Closed Yacovitch closed 2 months ago
Hi! So, first regarding the loss getting stuck, I would say that it is normal. Also when training with semanticKITTI I was also noticing the same, but even with it “stuck” the results kept improving. Regarding the results, are those the results from the diffusion or from the refinement network? Because it looks quite dense already.
Can you also save the point cloud with the noise added? In the pipeline code it should be x_feats from the “complete_scan” method.
I would suggest checking the results on the previous checkpoints as well and also you can try varying the conditioning weights “uncond_w” in the config.
Hi, thank you for your reply! This is just the diffusion result because I want to ensure the diffusion part works first, and then I would like to move on to modifying the refinement network.
I extracted x_feats from "complete_scan" and found this.
Also, I am attaching results from epochs 4, 9, 14, and 19. Your insight on the result would be very appreciated! It seems like as training progresses, the result gets worse. Is it because of overfitting? or not enough data?
To check whether it is overfitting I suggest to give as input one of the training point clouds. Also, you can try changing the conditioning weights in the completion pipeline, i.e., -s parameter. Another thing is that you can try giving as input a sparser point cloud, by default we sample 18000 points to give as input, you can try reducing it by half in the completion pipeline.
Is there any possibility that I do not have enough epochs? Because I tested on the training set, and it gave me similar results. Or I do not have enough training data? I made a slight modification to the code, and now it uses random sampling instead of furthest point sampling and each epoch takes around 30 mins to complete.
You could be that your dataset is too small. How many samples do you have? For me to have a better view of it, could you share the results using the conditioning parameter -s set to 2 and to 12?
The random sampling should work in your case, for LiDAR scans we stick to the farthest point sampling because the point cloud has too many points in the center area, so the random sampling would ignore farther regions in the conditioning pcd.
I have 2794 samples in total. And here are the results from two inputs.
Can you share the config file used for training and the command you used to generate those results? I want to check the hyperparameters used for training and during inference. From the images it is hard to grasp especially because it is quite hard to see the input point cloud.
Sorry, I think this shows better view of input point clouds.
This is the configuration for training:
experiment: id: sensat_radius_9000_input
data: data_dir: './Datasets/Sensat_0.200_radius_12' resolution: 0.2 dataloader: 'Sensat' split: 'train' train: [ 'birmingham_block_0', 'birmingham_block_12', 'birmingham_block_10', 'birmingham_block_13', 'birmingham_block_11', 'birmingham_block_4', 'birmingham_block_3', 'birmingham_block_9', 'birmingham_block_6', 'birmingham_block_7', 'cambridge_block_12', 'cambridge_block_17', 'cambridge_block_18', 'cambridge_block_19', 'cambridge_block_14', 'cambridge_block_2', 'cambridge_block_23', 'cambridge_block_20', 'cambridge_block_21', 'cambridge_block_25', 'cambridge_block_26', 'cambridge_block_28', 'cambridge_block_3', 'cambridge_block_32', 'cambridge_block_34', 'cambridge_block_33', 'cambridge_block_6', 'cambridge_block_4', 'cambridge_block_9' ] validation: [ 'birmingham_block_1', 'birmingham_block_5', 'cambridge_block_10', 'cambridge_block_7' ] test: ['birmingham_block_2', 'birmingham_block_8', 'cambridge_block_15', 'cambridge_block_22', 'cambridge_block_16', 'cambridge_block_27'] num_points: 180000 max_range: 50. dataset_norm: False std_axis_norm: False
train: uncond_prob: 0.1 uncond_w: 6. n_gpus: 2 num_workers: 4 max_epoch: 20 lr: 0.0001 batch_size: 2 decay_lr: 1.0e-4
diff: beta_start: 3.5e-5 beta_end: 0.007 beta_func: 'linear' t_steps: 1000 s_steps: 50 reg_weight: 5.0
model: out_dim: 96
As you suggested, I modified the data loading code to take 9000 inputs instead of 18000 points.

(Saved data entries)
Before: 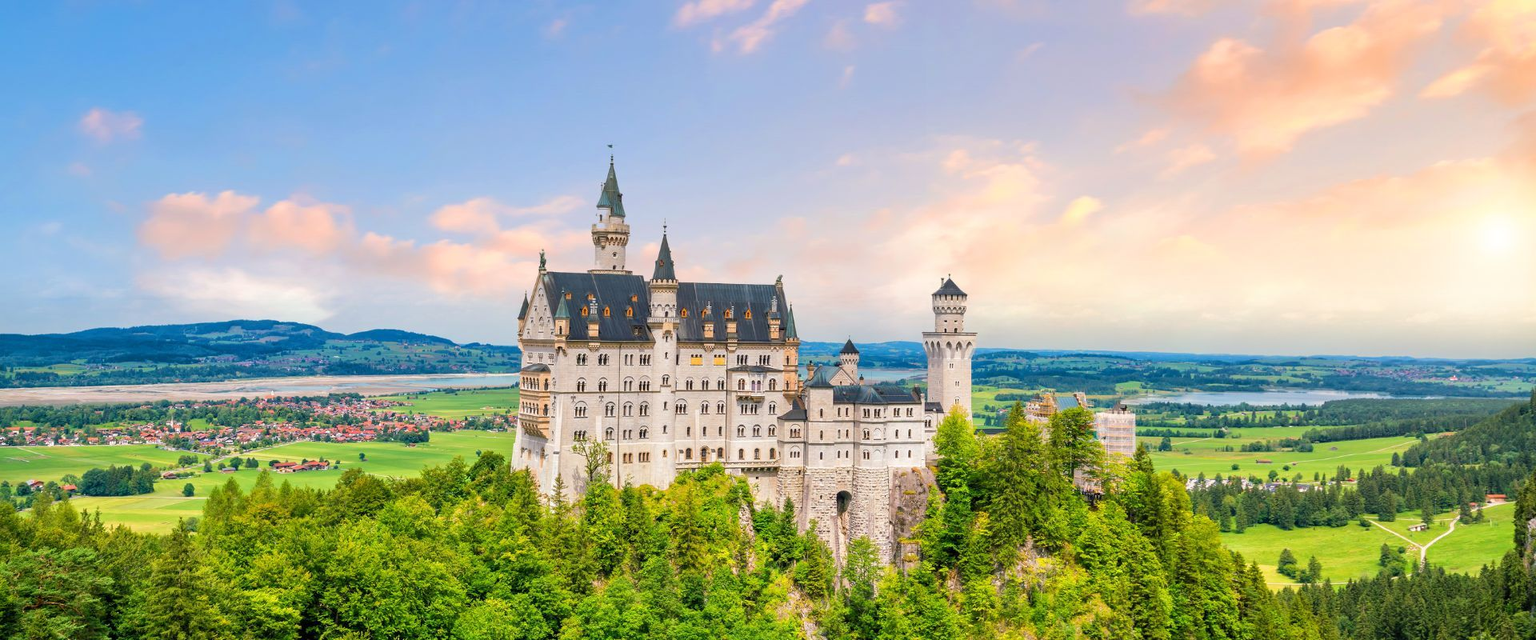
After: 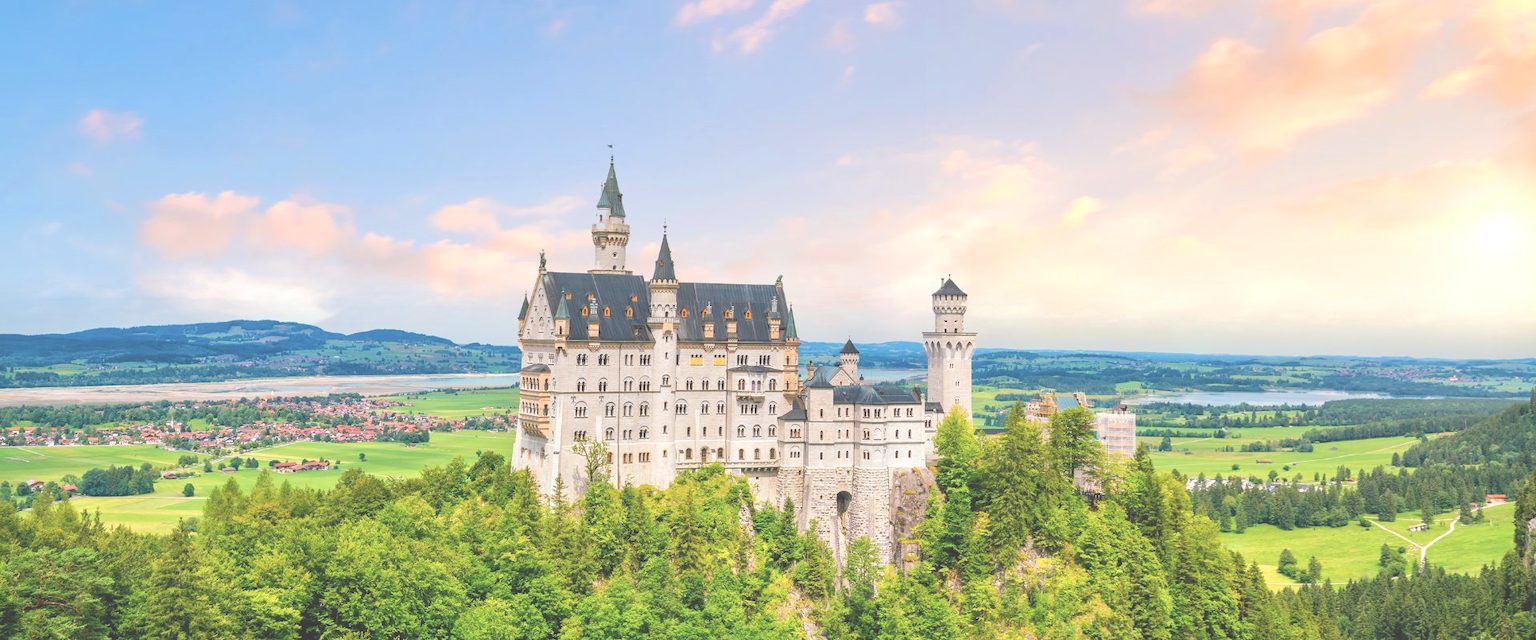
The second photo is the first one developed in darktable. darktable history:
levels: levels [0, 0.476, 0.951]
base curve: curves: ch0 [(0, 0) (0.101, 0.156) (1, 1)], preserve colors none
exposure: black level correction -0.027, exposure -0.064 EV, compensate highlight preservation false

--

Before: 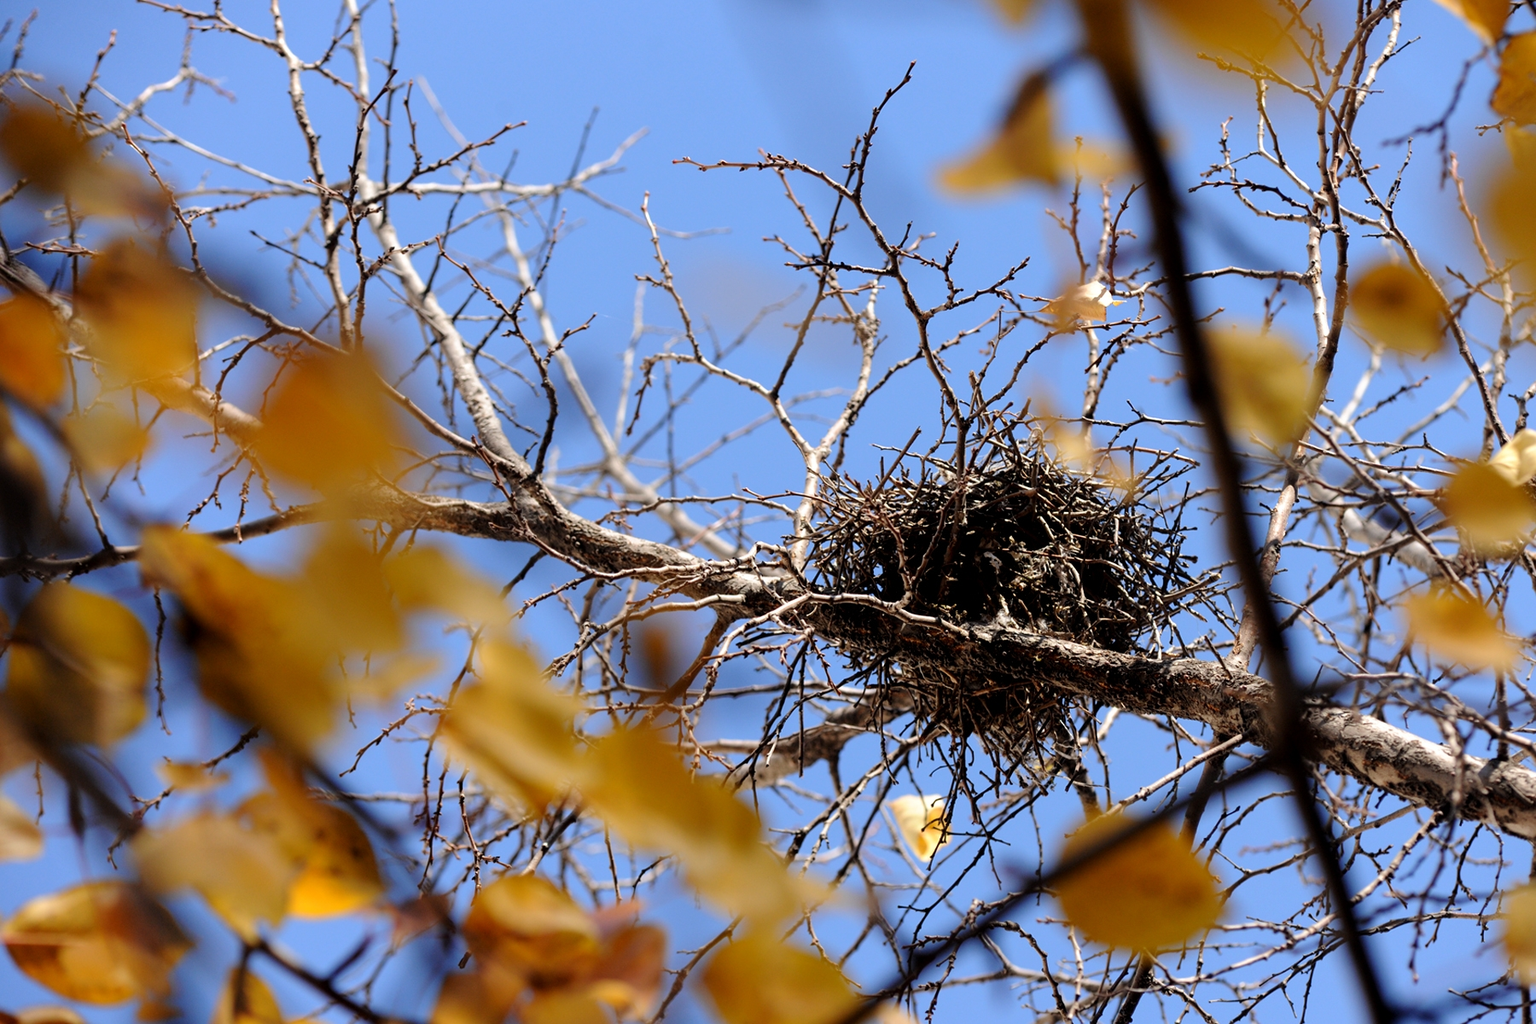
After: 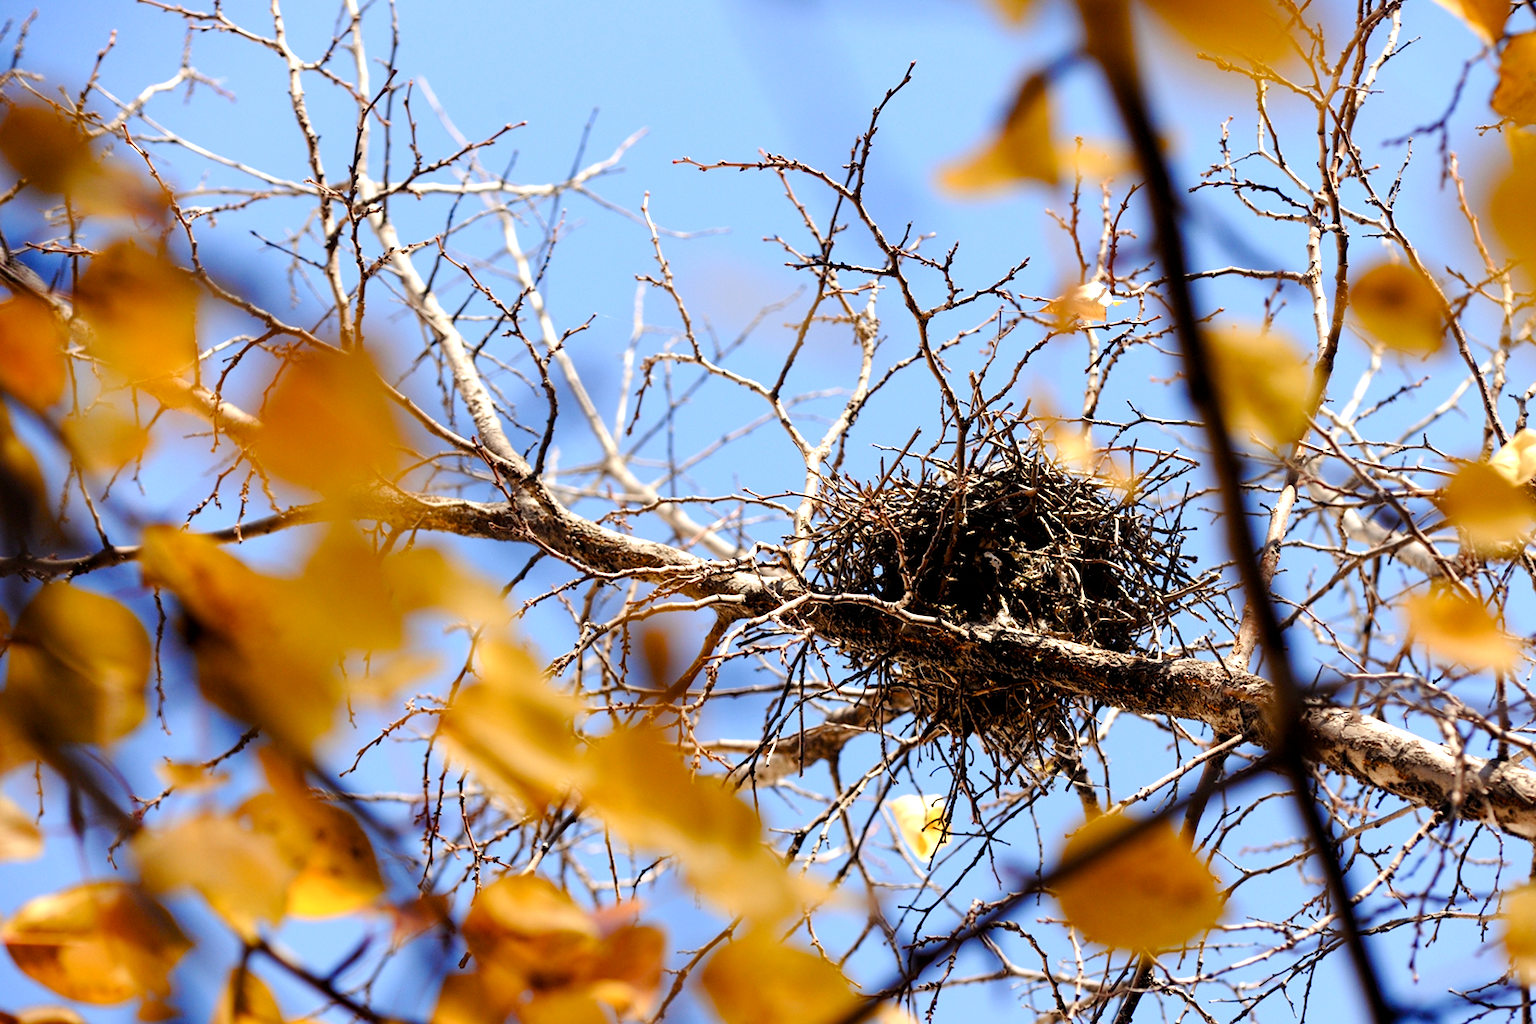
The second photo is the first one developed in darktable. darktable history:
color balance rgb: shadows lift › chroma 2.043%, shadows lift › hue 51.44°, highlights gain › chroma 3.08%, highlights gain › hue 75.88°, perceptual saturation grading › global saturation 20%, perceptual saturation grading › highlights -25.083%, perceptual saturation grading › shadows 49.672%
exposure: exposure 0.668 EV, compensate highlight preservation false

Problem set:
A - In the thread, how many samples does the person training the model say they have in total?
B - Please transcribe the thread word for word from "I have 2794" to "input point clouds.".
The records have nothing to do with what is asked here.

Problem solutions:
A - 2794 samples.

B -
I have 2794 samples in total. And here are the results from two inputs.
Can you share the config file used for training and the command you used to generate those results? I want to check the hyperparameters used for training and during inference. From the images it is hard to grasp especially because it is quite hard to see the input point cloud.
Sorry, I think this shows better view of input point clouds.